What is transparency and why is it so important?

If you ask the Duden dictionary, then transparency means showing through, transparency, traceability or transparency. All things that suggest that you know where you stand. This is especially important when it comes to trust. Because when it comes to complex issues, you hope that the other person will not hide anything from you, but will communicate transparently. Madeleine thinks so too and advocates this principle: “Why should these topics (e.g. in the supply chain and manufacturing) be so opaque and difficult to understand? Why should consumers first do a doctoral thesis to find out where they can buy clothes that have not been produced at the expense of the environment, people and animals?” She takes a different approach to her own brand, based on being approachable and traceable.
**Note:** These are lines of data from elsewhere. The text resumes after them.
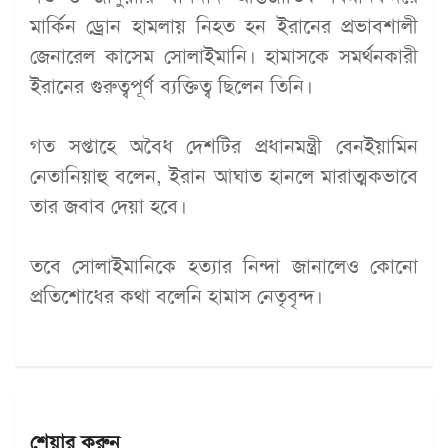
মার্কিন ড্রোন হামলায় নিহত হন ইরানের প্রভাবশালী
জেনারেল কাসেম সোলাইমানি। হামাসকে সমর্থনকারী
ইরানের গুরুত্বপূর্ণ ব্যক্তিত্ব ছিলেন তিনি।
গত সপ্তাহে অবৈধ দেশটির প্রধানমন্ত্রী বেনইয়ামিন
নেতানিয়াহু বলেন, ইরান আঘাত হানলে মারাত্মকভাবে
তার জবাব দেয়া হবে।
তবে সোলাইমানিকে হত্যার নিন্দা জানালেও কোনো
প্রতিশোধের কথা বলেনি হামাস নেতৃবৃন্দ।
শেয়ার করুন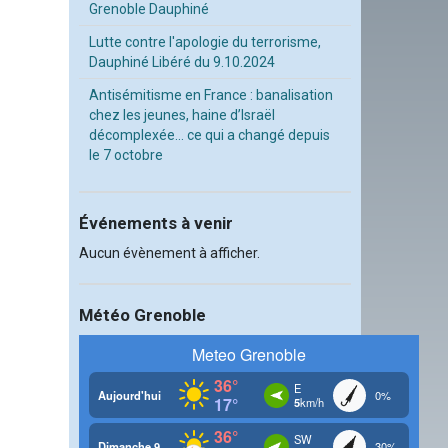
Grenoble Dauphiné
Lutte contre l'apologie du terrorisme,
Dauphiné Libéré du 9.10.2024
Antisémitisme en France : banalisation
chez les jeunes, haine d’Israël
décomplexée… ce qui a changé depuis
le 7 octobre
Événements à venir
Aucun évènement à afficher.
Météo Grenoble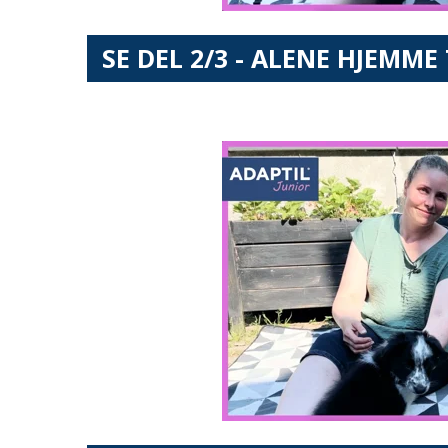
SE DEL 2/3 - ALENE HJEMM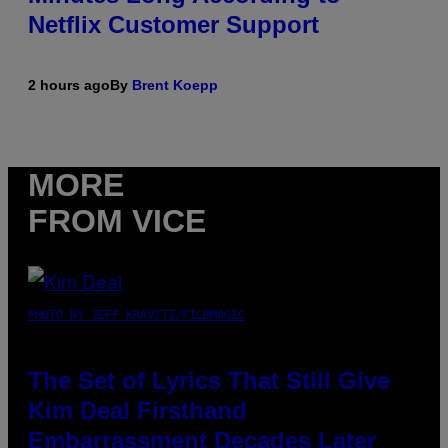
Netflix Customer Support
2 hours ago
By
Brent Koepp
MORE
FROM VICE
PHOTO BY JEFF KRAVITZ/FILMMAGIC
The Set of Lyrics That Still Give
Kim Deal Firsthand
Embarrassment Decades Later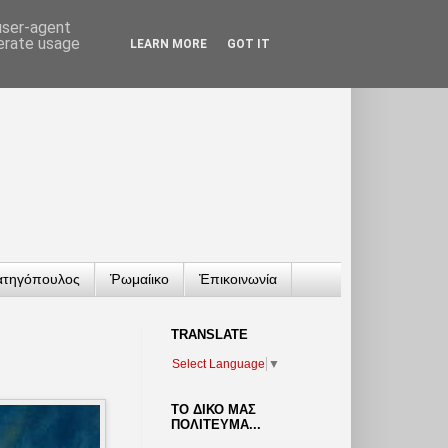
 user-agent
nerate usage
LEARN MORE
GOT IT
ατηγόπουλος
Ῥωμαίικο
Ἐπικοινωνία
TRANSLATΕ
Select Language
▼
ΤΟ ΔΙΚΟ ΜΑΣ
ΠΟΛΙΤΕΥΜΑ...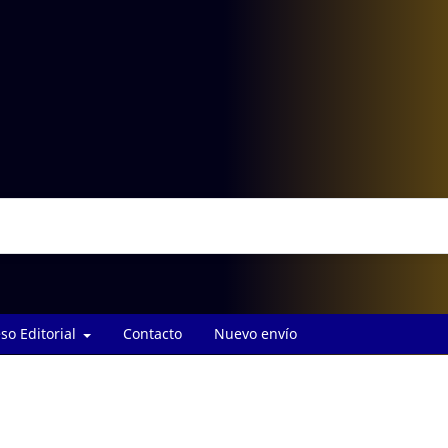
so Editorial
Contacto
Nuevo envío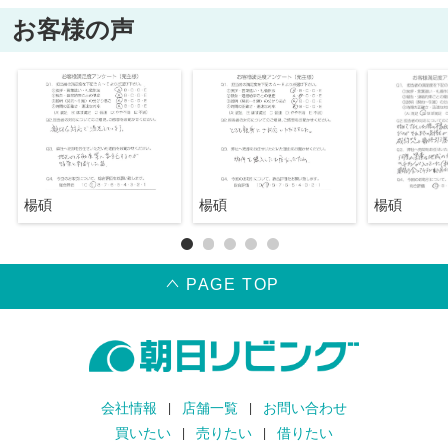
お客様の声
楊碩
楊碩
楊碩
PAGE TOP
会社情報
店舗一覧
お問い合わせ
買いたい
売りたい
借りたい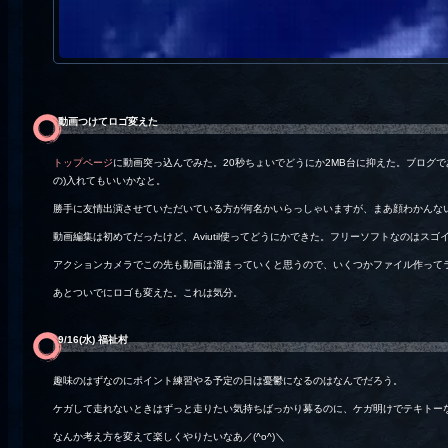
動画つけてロゴ変えた
トップページ
に動画突っ込んでみた。20秒ちょいでどうにか2MB台に抑えた。ブログ
の)入れてもいいかなと。
勝手に友情出演させていただいている方が何名かいらっしゃいますが、まあ顔わかんな
動画編集は初めてだったけど、Aviutil使ってどうにかできた。フリーソフトなのはスゴ
アクションカメラでこの先も動画は溜まっていくと思うので、いくつかファイル作って
あとついでにロゴも変えた。これは気分。
9/16(水) 福祉村
趣味のはずなのにポイント練習やる予定の日は憂鬱になるのはなんでだろう。
ケガして走れないときはずっと走りたい気持ちばっかり募るのに、ケガ明けでテキトー
なんか考え方を変えて楽しくやりたいなあ／(^o^)＼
This is the only way that purchasing decisions can be made sensibly and progress can be achieved in the industry that is not only at the expense of individuals. “The main challenge is that everything that makes up a piece of clothing has to pass through a lot of hands beforehand. We know a lot: where the fabrics, buttons, threads and other components come from, but we don’t know, for example, in which field our organic cotton was grown. This is information that does not exist. And at the end of the day, unfortunately, you also have to trust,” says Madeleine, based on her own experiences.
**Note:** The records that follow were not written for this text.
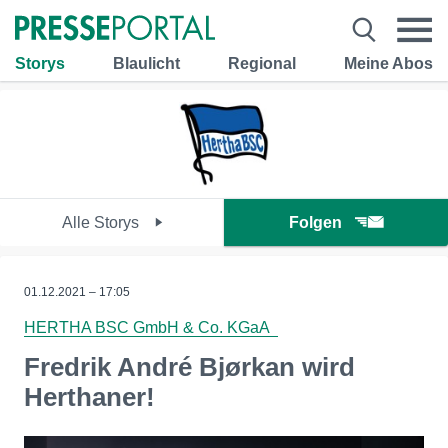
Storys
Blaulicht
Regional
Meine Abos
Alle Storys
Folgen
01.12.2021 – 17:05
HERTHA BSC GmbH & Co. KGaA
Fredrik André Bjørkan wird
Herthaner!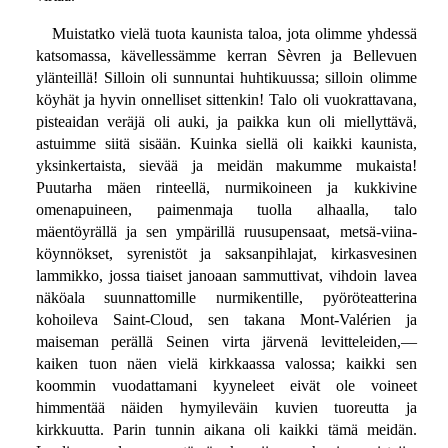
Muistatko vielä tuota kaunista taloa, jota olimme yhdessä
katsomassa, kävellessämme kerran Sèvren ja Bellevuen
ylänteillä! Silloin oli sunnuntai huhtikuussa; silloin olimme
köyhät ja hyvin onnelliset sittenkin! Talo oli vuokrattavana,
pisteaidan veräjä oli auki, ja paikka kun oli miellyttävä,
astuimme siitä sisään. Kuinka siellä oli kaikki kaunista,
yksinkertaista, sievää ja meidän makumme mukaista!
Puutarha mäen rinteellä, nurmikoineen ja kukkivine
omenapuineen, paimenmaja tuolla alhaalla, talo
mäentöyrällä ja sen ympärillä ruusupensaat, metsä-viina-
köynnökset, syrenistöt ja saksanpihlajat, kirkasvesinen
lammikko, jossa tiaiset janoaan sammuttivat, vihdoin lavea
näköala suunnattomille nurmikentille, pyöröteatterina
kohoileva Saint-Cloud, sen takana Mont-Valérien ja
maiseman perällä Seinen virta järvenä levitteleiden,—
kaiken tuon näen vielä kirkkaassa valossa; kaikki sen
koommin vuodattamani kyyneleet eivät ole voineet
himmentää näiden hymyileväin kuvien tuoreutta ja
kirkkuutta. Parin tunnin aikana oli kaikki tämä meidän.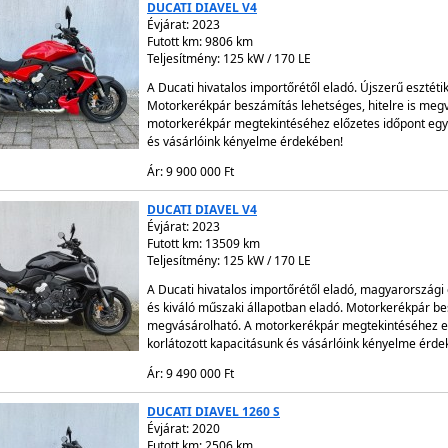
DUCATI DIAVEL V4
Évjárat:
2023
Futott km: 9806 km
Teljesítmény: 125 kW / 170 LE
A Ducati hivatalos importőrétől eladó. Újszerű esztéti
Motorkerékpár beszámítás lehetséges, hitelre is megv
motorkerékpár megtekintéséhez előzetes időpont egye
és vásárlóink kényelme érdekében!
Ár: 9 900 000 Ft
DUCATI DIAVEL V4
Évjárat:
2023
Futott km: 13509 km
Teljesítmény: 125 kW / 170 LE
A Ducati hivatalos importőrétől eladó, magyarországi 
és kiváló műszaki állapotban eladó. Motorkerékpár bes
megvásárolható. A motorkerékpár megtekintéséhez el
korlátozott kapacitásunk és vásárlóink kényelme érde
Ár: 9 490 000 Ft
DUCATI DIAVEL 1260 S
Évjárat:
2020
Futott km: 2506 km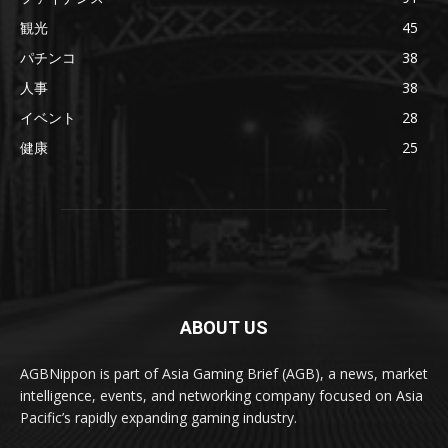
観光
45
パチンコ
38
人事
38
イベント
28
健康
25
ABOUT US
AGBNippon is part of Asia Gaming Brief (AGB), a news, market
intelligence, events, and networking company focused on Asia
Pacific’s rapidly expanding gaming industry.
What does all this have to do with the supply chain?

International guidelines regarding labour, environmental and social standards vary. This makes it difficult to ensure sustainable change when, for example, the minimum requirements or wages in two countries differ greatly. So far, this has led to many things being outsourced to places where wage levels are lower. To save costs, because capitalism is based on exactly these principles. However, values ​​such as sustainability and the protection of people should not be disregarded at any point in the supply and production chain. Transparency is needed to ensure this. But above all brands, people, companies, initiatives and laws that guarantee exactly that. “In order to be able to make responsible purchasing decisions, consumers must be properly and comprehensively informed. Transparency is the only way to create appropriate clarity about ‘where’, ‘how’, ‘from what’ and ‘by whom’ clothes were made. At the same time, transparency increases trust in a brand and in oneself, which in the best case leads to a greater sense of responsibility,” explains Madeleine Alizadeh. The best example of how devastating the consequences of a lack of transparency can be is the building collapse of the textile factory in Rana Plaza in 2013.